> [THE PROBLEM] When you restate the data, keep every word as it is and drop the images.

Saved data entries:
[Start of section]

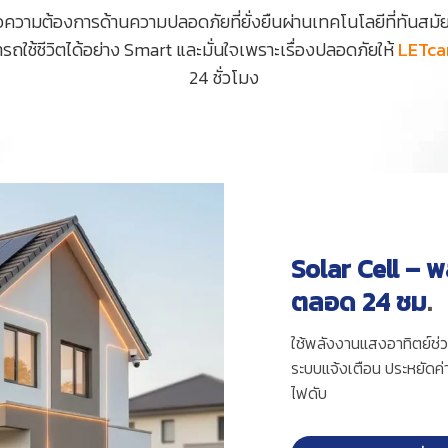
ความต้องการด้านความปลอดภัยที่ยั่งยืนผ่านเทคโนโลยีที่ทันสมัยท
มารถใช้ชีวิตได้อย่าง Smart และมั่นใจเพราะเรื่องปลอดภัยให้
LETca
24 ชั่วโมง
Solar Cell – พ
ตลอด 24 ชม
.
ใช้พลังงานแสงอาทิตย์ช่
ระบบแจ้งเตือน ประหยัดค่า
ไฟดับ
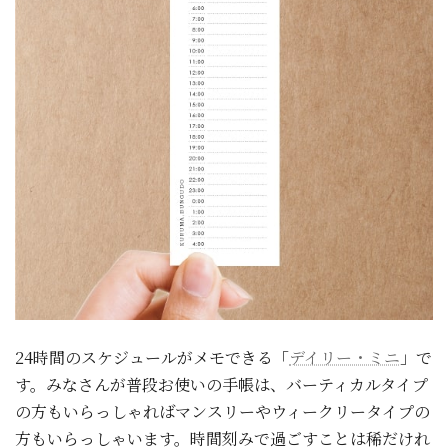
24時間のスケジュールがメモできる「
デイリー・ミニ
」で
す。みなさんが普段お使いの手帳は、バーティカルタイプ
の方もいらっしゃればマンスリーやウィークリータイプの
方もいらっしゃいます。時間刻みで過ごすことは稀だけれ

[End of section]

> [RESPONSE TO THIS TASK]
ความต้องการด้านความปลอดภัยที่ยั่งยืนผ่านเทคโนโลยีที่ทันสมัยท
มารถใช้ชีวิตได้อย่าง Smart และมั่นใจเพราะเรื่องปลอดภัยให้
LETca
24 ชั่วโมง
Solar Cell – พ
ตลอด 24 ชม
.
ใช้พลังงานแสงอาทิตย์ช่
ระบบแจ้งเตือน ประหยัดค่า
ไฟดับ
24時間のスケジュールがメモできる「
デイリー・ミニ
」で
す。みなさんが普段お使いの手帳は、バーティカルタイプ
の方もいらっしゃればマンスリーやウィークリータイプの
方もいらっしゃいます。時間刻みで過ごすことは稀だけれ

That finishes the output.